---------- RECORDED DATA ----------
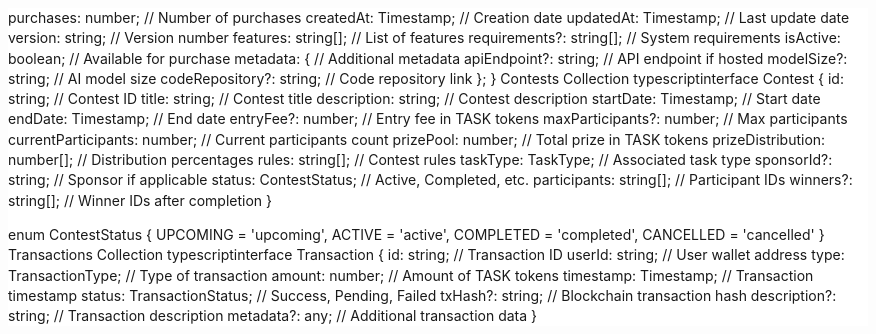   purchases: number;            // Number of purchases
  createdAt: Timestamp;         // Creation date
  updatedAt: Timestamp;         // Last update date
  version: string;              // Version number
  features: string[];           // List of features
  requirements?: string[];      // System requirements
  isActive: boolean;            // Available for purchase
  metadata: {                   // Additional metadata
    apiEndpoint?: string;       // API endpoint if hosted
    modelSize?: string;         // AI model size
    codeRepository?: string;    // Code repository link
  };
}
Contests Collection
typescriptinterface Contest {
  id: string;                   // Contest ID
  title: string;                // Contest title
  description: string;          // Contest description
  startDate: Timestamp;         // Start date
  endDate: Timestamp;           // End date
  entryFee?: number;            // Entry fee in TASK tokens
  maxParticipants?: number;     // Max participants
  currentParticipants: number;  // Current participants count
  prizePool: number;            // Total prize in TASK tokens
  prizeDistribution: number[];  // Distribution percentages
  rules: string[];              // Contest rules
  taskType: TaskType;           // Associated task type
  sponsorId?: string;           // Sponsor if applicable
  status: ContestStatus;        // Active, Completed, etc.
  participants: string[];       // Participant IDs
  winners?: string[];           // Winner IDs after completion
}

enum ContestStatus {
  UPCOMING = 'upcoming',
  ACTIVE = 'active',
  COMPLETED = 'completed',
  CANCELLED = 'cancelled'
}
Transactions Collection
typescriptinterface Transaction {
  id: string;                   // Transaction ID
  userId: string;               // User wallet address
  type: TransactionType;        // Type of transaction
  amount: number;               // Amount of TASK tokens
  timestamp: Timestamp;         // Transaction timestamp
  status: TransactionStatus;    // Success, Pending, Failed
  txHash?: string;              // Blockchain transaction hash
  description?: string;         // Transaction description
  metadata?: any;               // Additional transaction data
}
----------
**WHAT THIS TASK INVOLVES:** Give the lines of the records above as a numbered list, leaving out blank lines and the pictures.

**RESULT BELOW:**
1.    purchases: number;            // Number of purchases
2.   createdAt: Timestamp;         // Creation date
3.   updatedAt: Timestamp;         // Last update date
4.   version: string;              // Version number
5.   features: string[];           // List of features
6.   requirements?: string[];      // System requirements
7.   isActive: boolean;            // Available for purchase
8.   metadata: {                   // Additional metadata
9.     apiEndpoint?: string;       // API endpoint if hosted
10.     modelSize?: string;         // AI model size
11.     codeRepository?: string;    // Code repository link
12.   };
13. }
14. Contests Collection
15. typescriptinterface Contest {
16.   id: string;                   // Contest ID
17.   title: string;                // Contest title
18.   description: string;          // Contest description
19.   startDate: Timestamp;         // Start date
20.   endDate: Timestamp;           // End date
21.   entryFee?: number;            // Entry fee in TASK tokens
22.   maxParticipants?: number;     // Max participants
23.   currentParticipants: number;  // Current participants count
24.   prizePool: number;            // Total prize in TASK tokens
25.   prizeDistribution: number[];  // Distribution percentages
26.   rules: string[];              // Contest rules
27.   taskType: TaskType;           // Associated task type
28.   sponsorId?: string;           // Sponsor if applicable
29.   status: ContestStatus;        // Active, Completed, etc.
30.   participants: string[];       // Participant IDs
31.   winners?: string[];           // Winner IDs after completion
32. }
33. enum ContestStatus {
34.   UPCOMING = 'upcoming',
35.   ACTIVE = 'active',
36.   COMPLETED = 'completed',
37.   CANCELLED = 'cancelled'
38. }
39. Transactions Collection
40. typescriptinterface Transaction {
41.   id: string;                   // Transaction ID
42.   userId: string;               // User wallet address
43.   type: TransactionType;        // Type of transaction
44.   amount: number;               // Amount of TASK tokens
45.   timestamp: Timestamp;         // Transaction timestamp
46.   status: TransactionStatus;    // Success, Pending, Failed
47.   txHash?: string;              // Blockchain transaction hash
48.   description?: string;         // Transaction description
49.   metadata?: any;               // Additional transaction data
50. }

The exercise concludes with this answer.